A message someone posted to Facebook illustrates the absurdity of smearing critics of government programs for drawing some benefit from those programs: “Saying that Rand was a hypocrite for benefiting from social security . . . is like saying people who opposed communism were hypocrites for benefiting from government issue clothing.” Or, as I wrote a couple years ago, “According to the logic of [leftists], somebody standing in a Soviet bread line has no right to criticize Soviet bread lines, because he is after all waiting his turn for the bread.”

Consider the implications of the left’s smears. According to the left’s “logic,” the bigger the government program—the more wealth distribution it entails—the less legitimate is any criticism of the program. Today, we are forced to finance government roads, government schools, and myriad government “entitlement” and handout schemes. By the left’s “reasoning,” if a person drives on government roads (that he is forced to fund), sends his children to government schools (that he is forced to fund), or “benefits” from any government assistance program (that he is forced to fund), then he is a hypocrite for criticizing those programs. The implication is that, if the government forcibly confiscated every last cent of your income, making you dependent on the government for your every scrap of food and rag of clothing, you would have no moral right to criticize the government whatsoever.
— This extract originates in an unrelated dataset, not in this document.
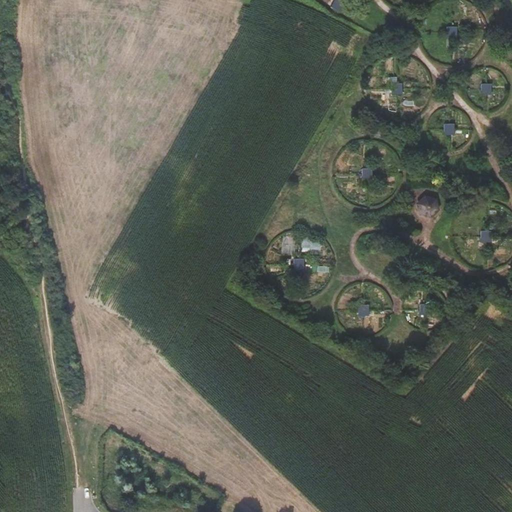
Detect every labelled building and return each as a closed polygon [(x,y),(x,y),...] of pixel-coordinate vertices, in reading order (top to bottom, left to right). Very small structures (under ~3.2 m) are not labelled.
[(458,28),(448,28),(448,37),(458,37),(458,28)] [(403,84),(392,84),(393,94),(403,94),(403,84)] [(492,94),(491,85),(482,85),(482,95),(492,94)] [(456,124),(444,124),(445,135),(457,135),(456,124)] [(372,169),(362,169),(362,179),(372,180),(372,169)] [(437,198),(425,195),(417,204),(421,215),(432,218),(440,209),(437,198)] [(491,230),(482,230),(482,242),(492,241),(491,230)] [(304,259),(294,260),(295,270),(304,270),(304,259)] [(369,305),(359,305),(359,315),(369,315),(369,305)] [(430,305),(420,305),(421,315),(431,315),(430,305)]
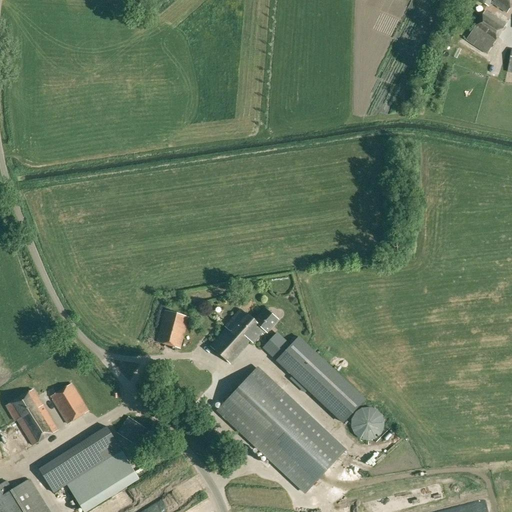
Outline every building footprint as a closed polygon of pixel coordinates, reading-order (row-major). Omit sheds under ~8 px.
[(507,13),(511,4),(511,0),(478,0),(488,6),(491,2),(507,13)] [(486,54),(506,24),(485,10),(466,40),(486,54)] [(463,18),(456,33),(465,38),(472,22),(463,18)] [(500,37),(504,42),(511,35),(511,34),(508,30),(500,37)] [(496,43),(490,52),(497,57),(503,47),(496,43)] [(254,322),(240,309),(225,327),(226,328),(210,346),(230,364),(250,341),(253,343),(261,333),(263,335),(265,333),(267,334),(277,322),(274,319),(264,311),(254,322)] [(180,348),(188,318),(165,311),(157,342),(180,348)] [(276,359),(343,421),(365,397),(298,335),(276,359)] [(257,368),(218,411),(306,492),(345,449),(257,368)] [(68,424),(88,411),(71,384),(51,397),(68,424)] [(58,430),(33,390),(6,406),(15,421),(17,420),(33,446),(58,430)] [(368,440),(369,440),(371,440),(372,440),(373,439),(375,439),(376,438),(377,438),(378,437),(379,436),(380,435),(381,434),(382,432),(382,431),(383,430),(383,428),(384,427),(384,426),(384,424),(384,423),(384,421),(383,420),(383,419),(382,417),(382,416),(381,415),(380,414),(379,413),(378,412),(377,411),(376,410),(375,409),(373,409),(372,408),(371,408),(369,408),(368,408),(366,408),(365,408),(364,408),(362,409),(361,409),(360,410),(358,411),(357,412),(356,413),(355,414),(354,415),(354,416),(353,417),(352,419),(352,420),(352,421),(352,423),(351,424),(352,426),(352,427),(352,428),(352,430),(353,431),(354,432),(354,434),(355,435),(356,436),(357,437),(358,438),(360,438),(361,439),(362,439),(364,440),(365,440),(366,440),(368,440)] [(134,444),(145,428),(128,417),(117,433),(134,444)] [(106,426),(38,469),(54,493),(67,485),(83,511),(85,511),(139,479),(121,451),(121,450),(106,426)] [(8,431),(0,435),(5,446),(14,442),(8,431)] [(388,459),(380,461),(383,469),(390,467),(388,459)] [(408,459),(401,462),(403,469),(411,466),(408,459)] [(49,511),(29,480),(12,490),(7,481),(0,485),(0,511),(49,511)] [(214,511),(217,510),(208,496),(182,511),(214,511)]
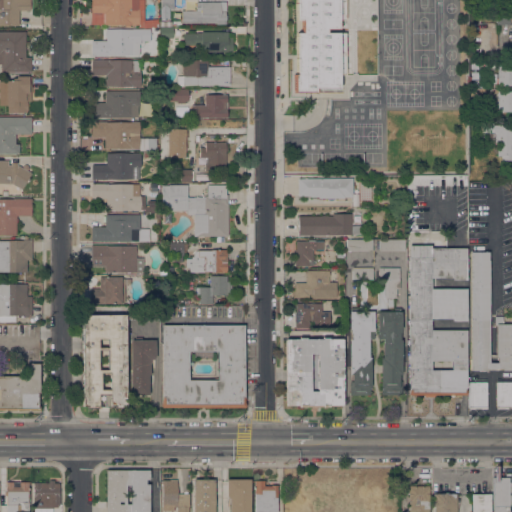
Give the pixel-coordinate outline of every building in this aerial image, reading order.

Such is the utter inanity of today’s left, which claims that the victims of government rights violations cannot complain about those violations because and to the extent that the victims are victimized.

Ayn Rand offered a retort to such absurdities in her 1966 essay, “The Question of Scholarships” (in the book The Voice of Reason). Although Rand here specifically addresses tax-subsidized scholarships, her reasoning applies to all cases of recouping some of one’s wealth taken for government programs:

The recipient of a public scholarship is morally justified only so long as he regards it as restitution and opposes all forms of welfare statism. Those who advocate public scholarships, have no right to them; those who oppose them, have. If this sounds like a paradox, the fault lies in the moral contradictions of welfare statism, not in its victims.
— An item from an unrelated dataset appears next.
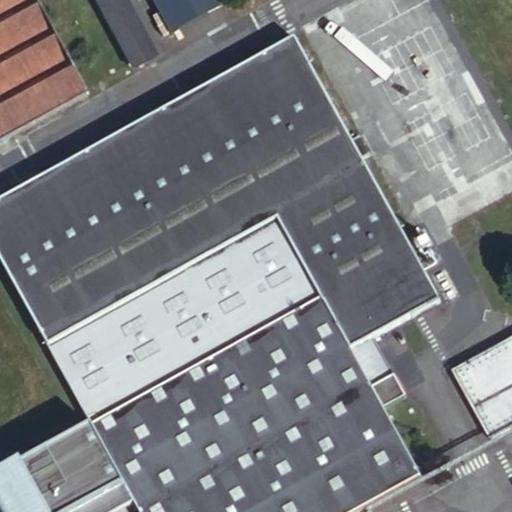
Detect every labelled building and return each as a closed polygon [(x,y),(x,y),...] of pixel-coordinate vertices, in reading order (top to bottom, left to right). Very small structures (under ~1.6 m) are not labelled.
[(0,0),(0,140),(86,93),(35,0),(0,0)] [(82,0),(126,78),(156,62),(121,0),(82,0)] [(150,0),(169,34),(225,4),(223,0),(150,0)] [(364,164),(373,159),(363,141),(354,145),(295,39),(199,91),(0,200),(0,253),(90,424),(80,429),(86,444),(100,441),(129,446),(156,511),(358,511),(417,480),(385,421),(381,414),(349,356),(372,343),(442,305),(427,278),(364,164)] [(158,64),(156,62),(126,78),(128,81),(158,64)] [(444,269),(427,278),(442,305),(459,296),(444,269)] [(511,336),(446,372),(485,443),(511,427),(511,336)] [(381,414),(384,414),(405,403),(372,343),(349,356),(381,414)] [(86,444),(80,429),(0,473),(0,511),(156,511),(129,446),(100,441),(86,444)]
Since there is no such thing as the right of some men to vote away the rights of others, and no such thing as the right of the government to seize the property of some men for the unearned benefit of others—the advocates and supporters of the welfare state are morally guilty of robbing their opponents, and the fact that the robbery is legalized makes it morally worse, not better. The victims do not have to add self-inflicted martyrdom to the injury done to them by others; they do not have to let the looters profit doubly, by letting them distribute the money exclusively to the parasites who clamored for it. Whenever the welfare-state laws offer them some small restitution, the victims should take it.

Contrary to the smears of the left, there is no contradiction or lack of integrity in condemning a rights-violating government program that one is forced to finance, while simultaneously recouping some benefit from that program. To forego the opportunity to recoup some of one’s stolen money would be to compound the injustice.

The victims of right-violating government programs should proudly and righteously condemn those programs—and seek to minimize the injustice of the programs by recouping whatever value they can from them. Far from hypocrisy, this is an act of integrity: recognizing the full truth and upholding one’s principles accordingly.